Exercise directions:
Your reply should set down word for word each line below from the one with "font-style: none ->" through the final line, both included, but none of the pictures.

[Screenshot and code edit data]
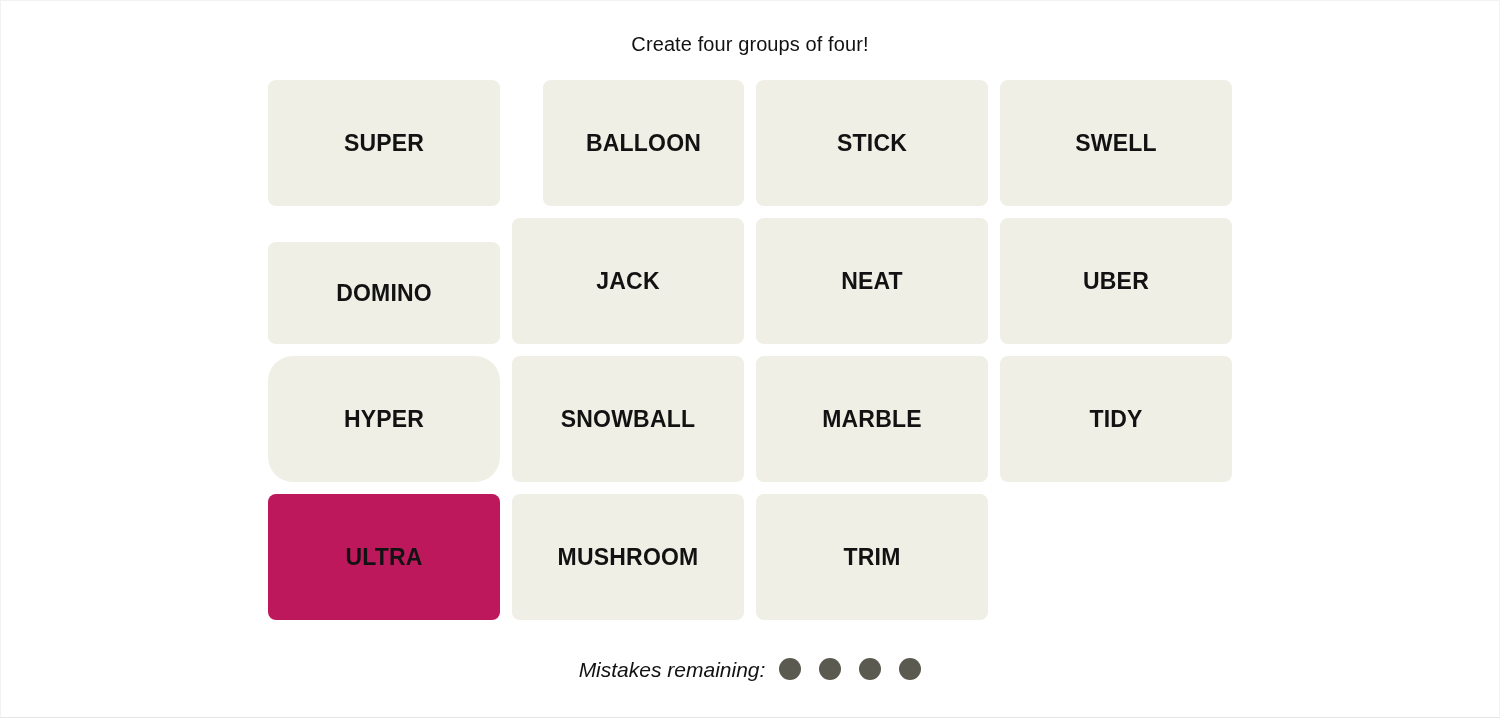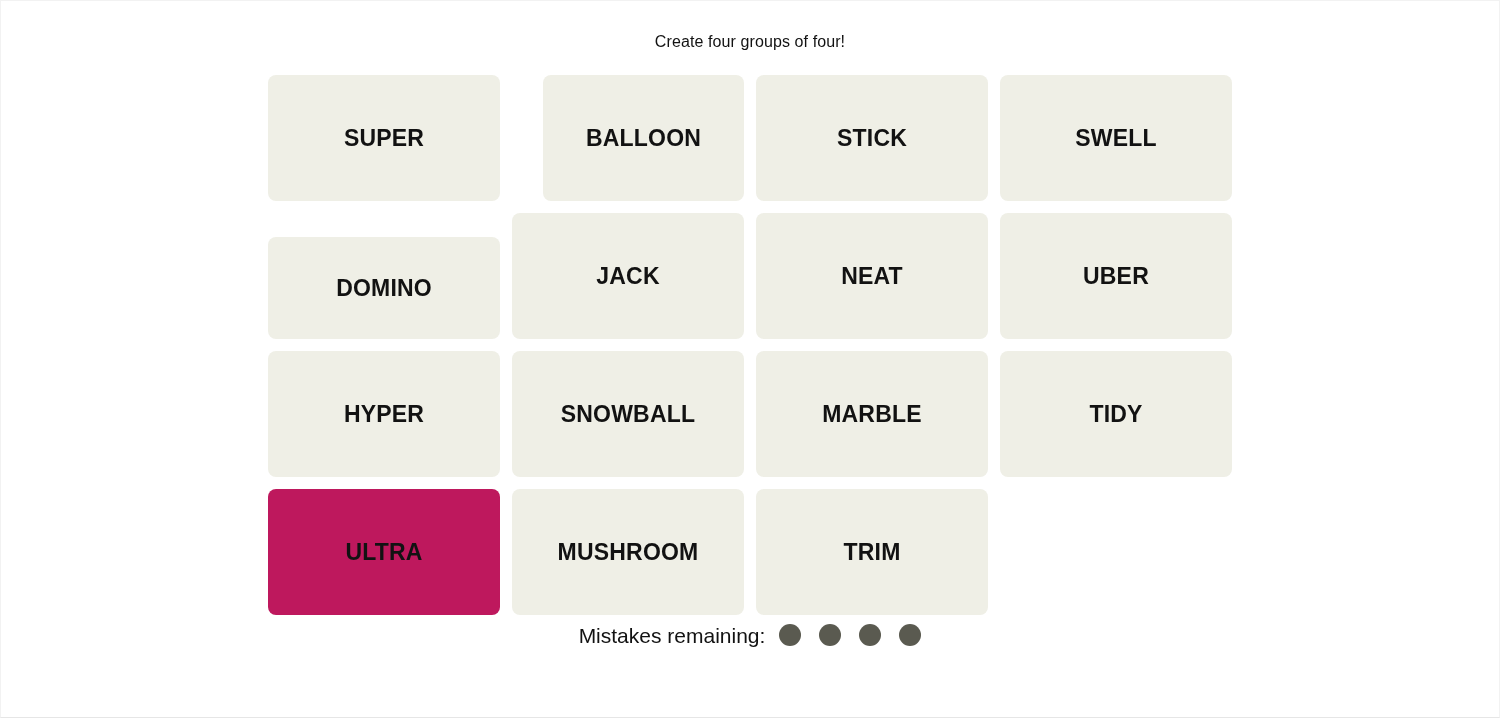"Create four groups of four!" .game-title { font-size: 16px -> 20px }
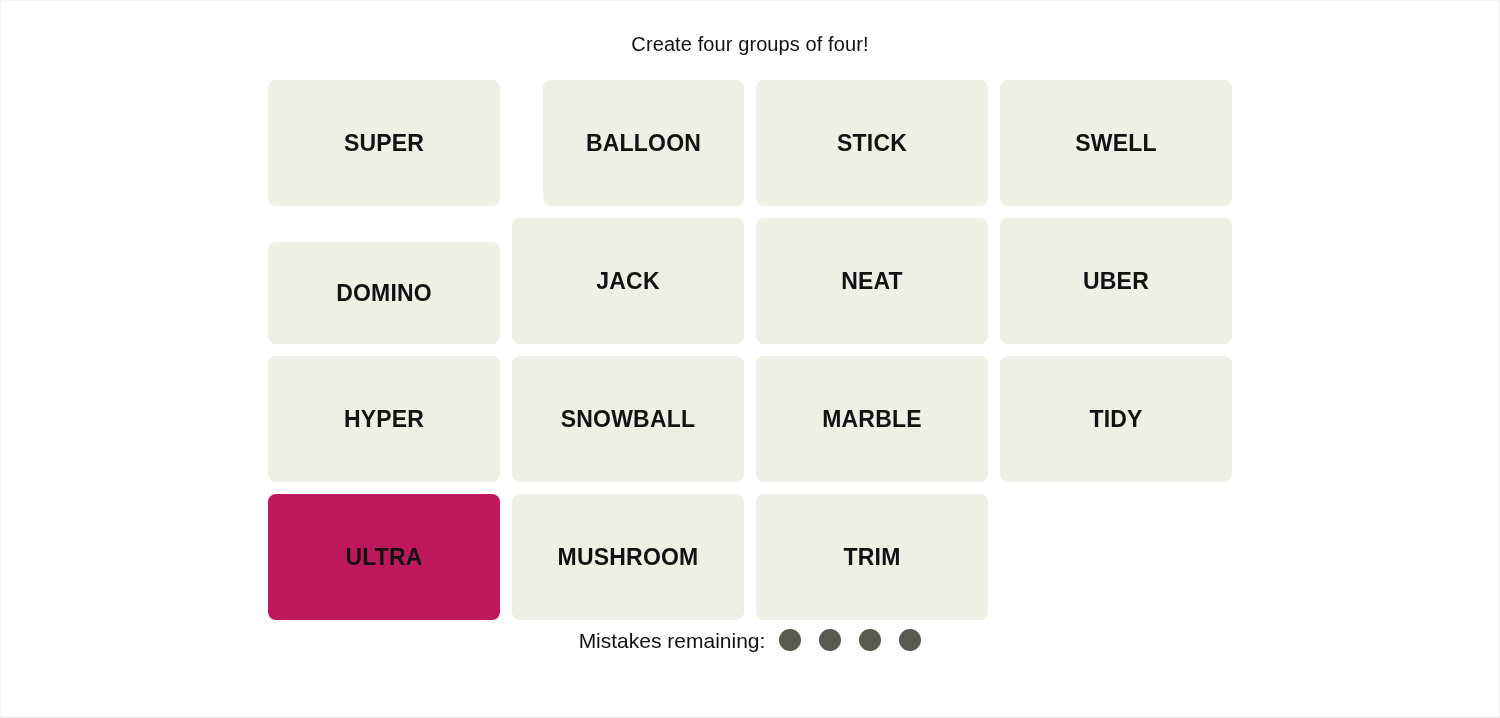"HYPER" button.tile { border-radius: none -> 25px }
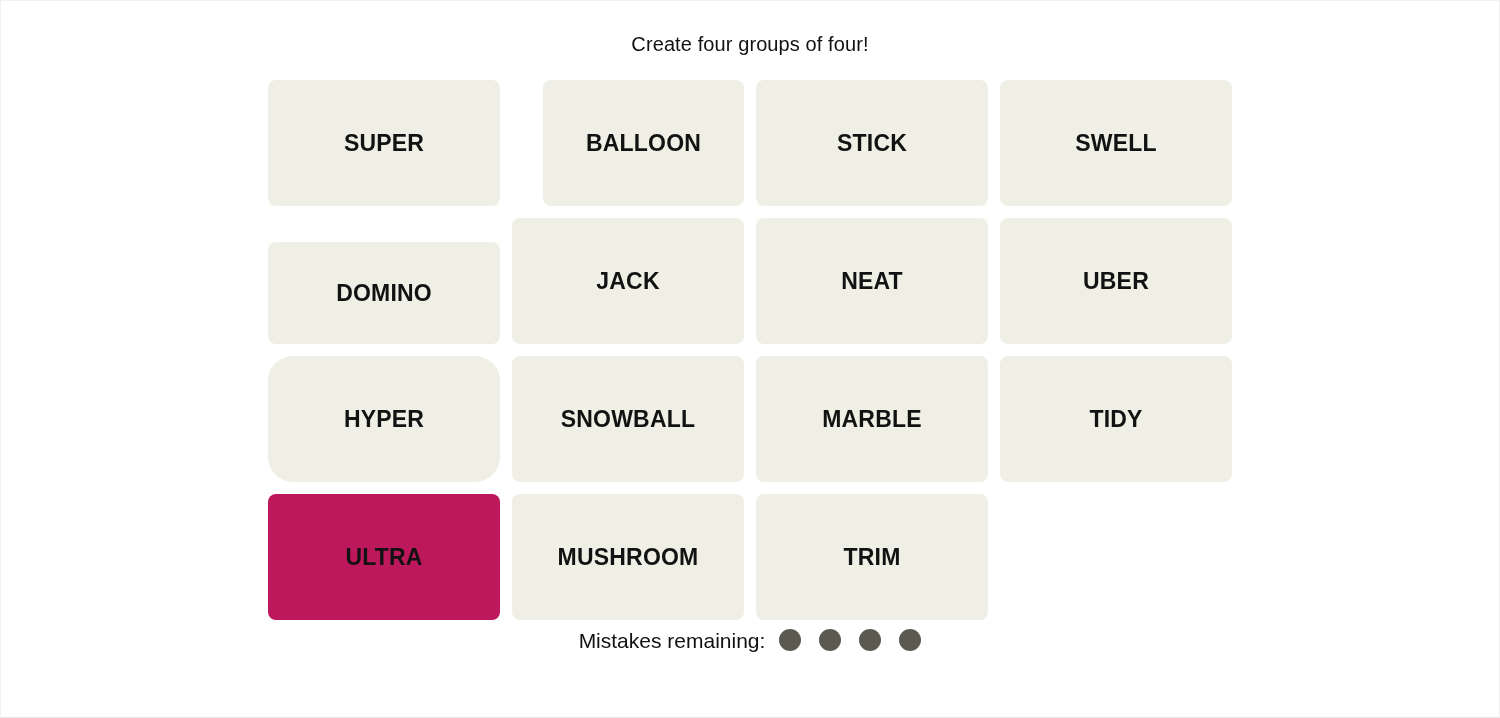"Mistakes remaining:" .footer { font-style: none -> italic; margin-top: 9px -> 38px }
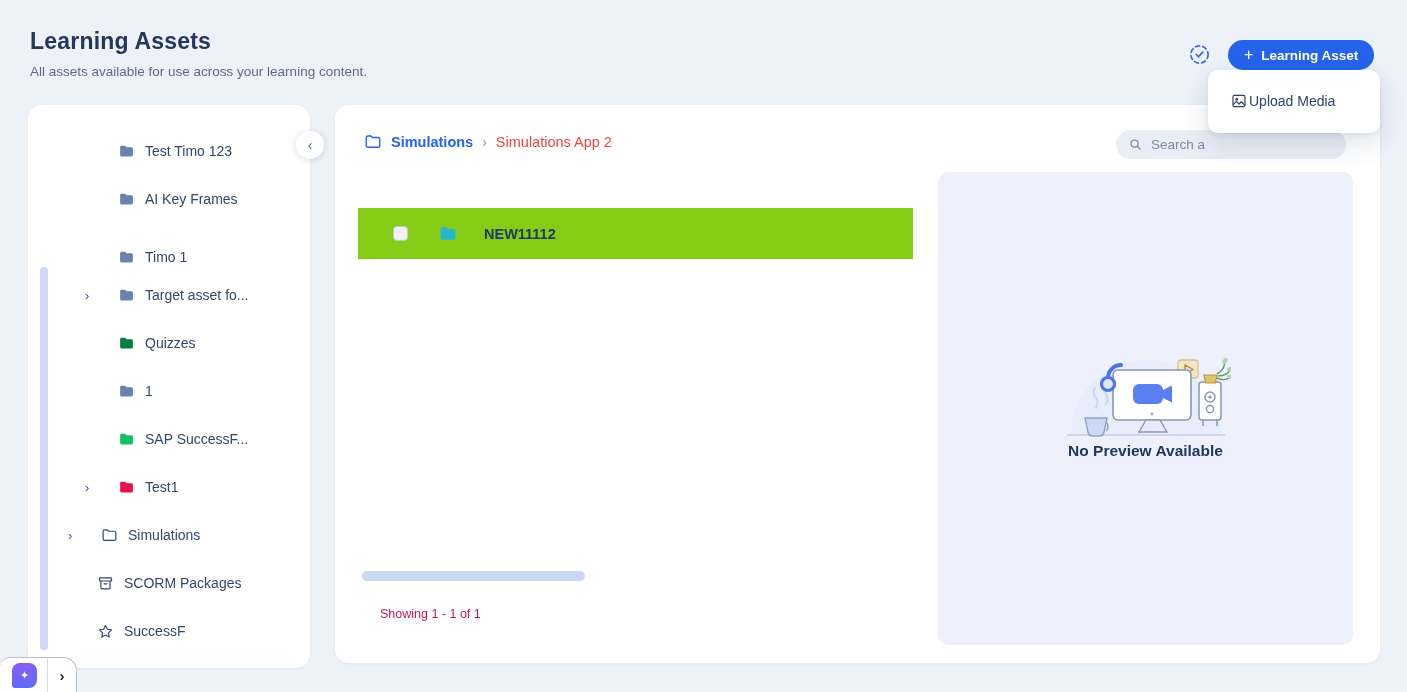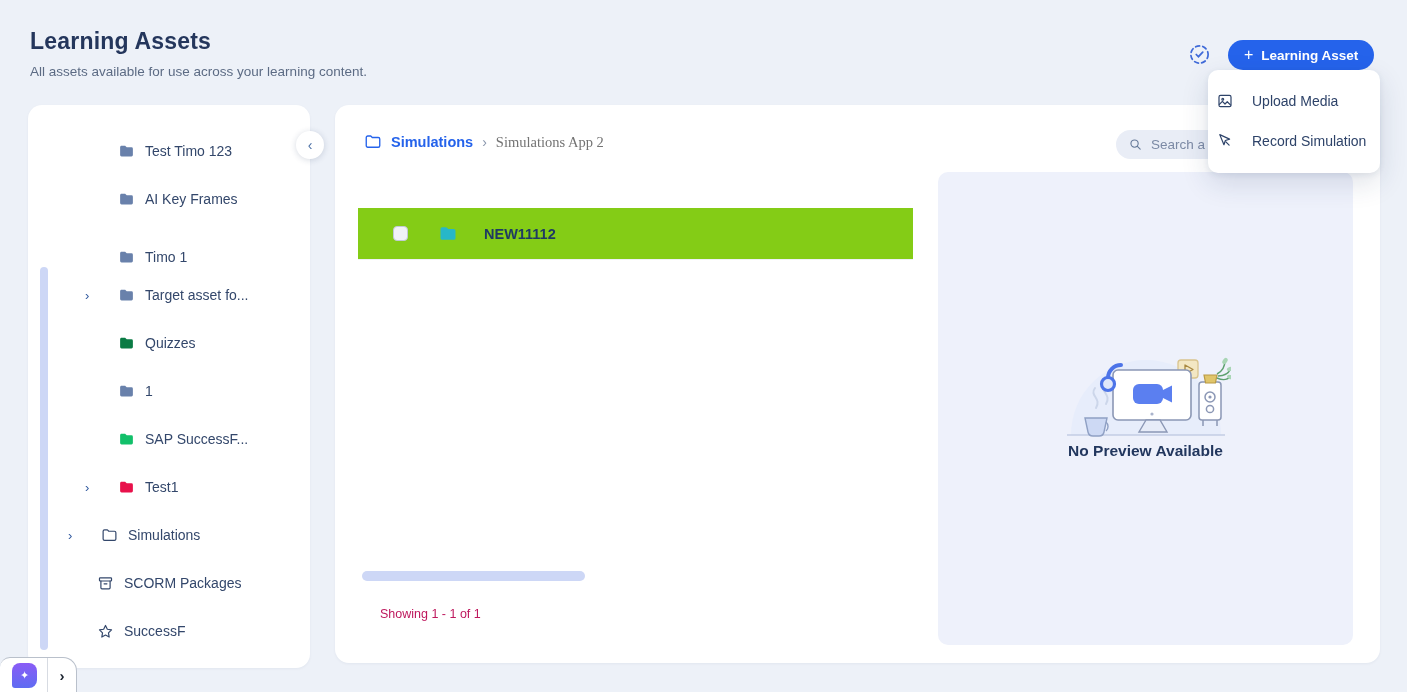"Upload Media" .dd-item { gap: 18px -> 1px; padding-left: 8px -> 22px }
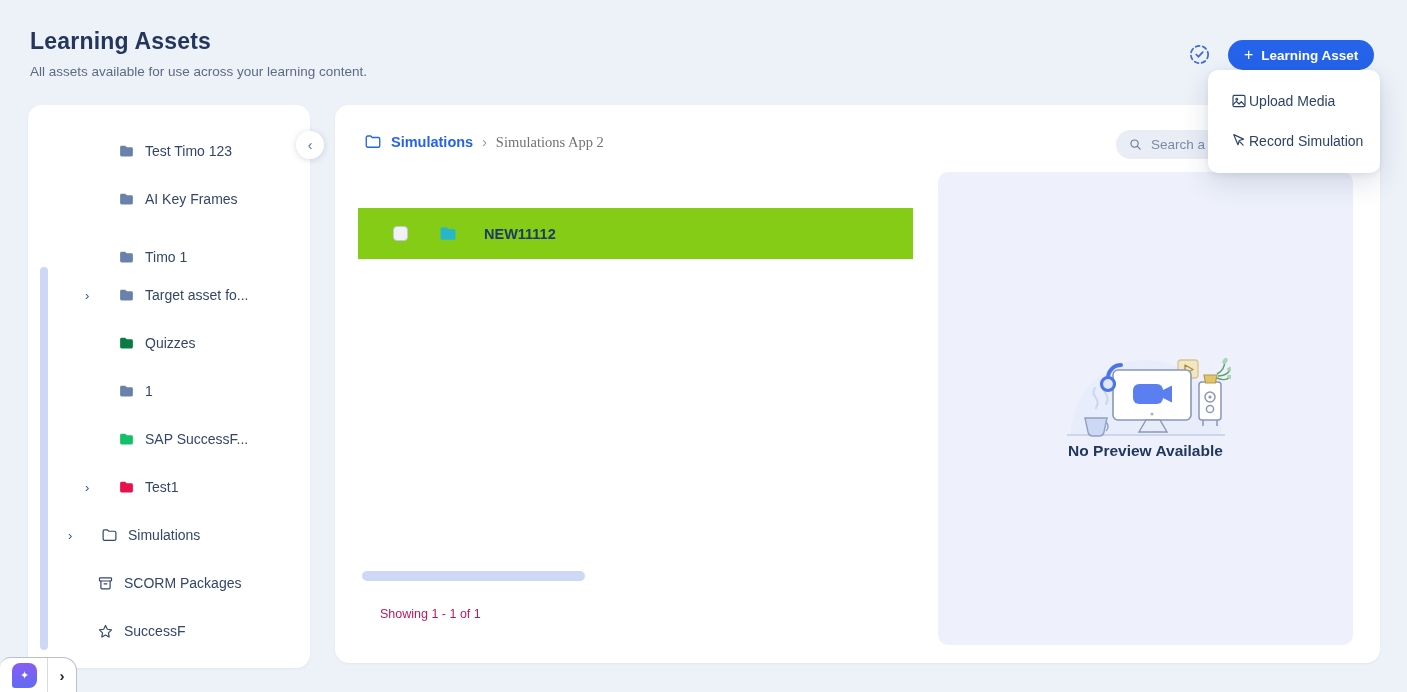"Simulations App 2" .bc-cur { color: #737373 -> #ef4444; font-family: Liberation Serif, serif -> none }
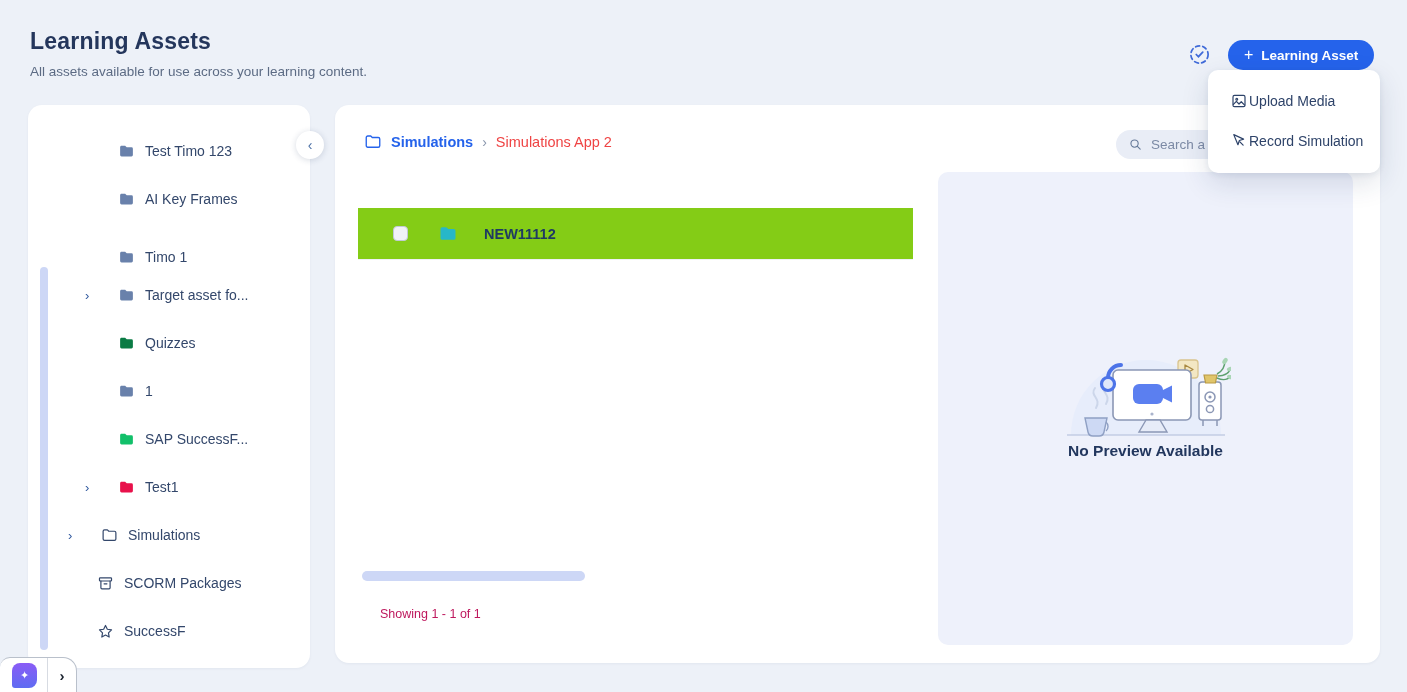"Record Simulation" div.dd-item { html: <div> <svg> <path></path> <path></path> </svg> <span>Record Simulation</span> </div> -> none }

Task result:
"Mistakes remaining:" .footer { font-style: none -> italic; margin-top: 9px -> 38px }
"Upload Media" .dd-item { gap: 18px -> 1px; padding-left: 8px -> 22px }
"Simulations App 2" .bc-cur { color: #737373 -> #ef4444; font-family: Liberation Serif, serif -> none }
"Record Simulation" div.dd-item { html: <div> <svg> <path></path> <path></path> </svg> <span>Record Simulation</span> </div> -> none }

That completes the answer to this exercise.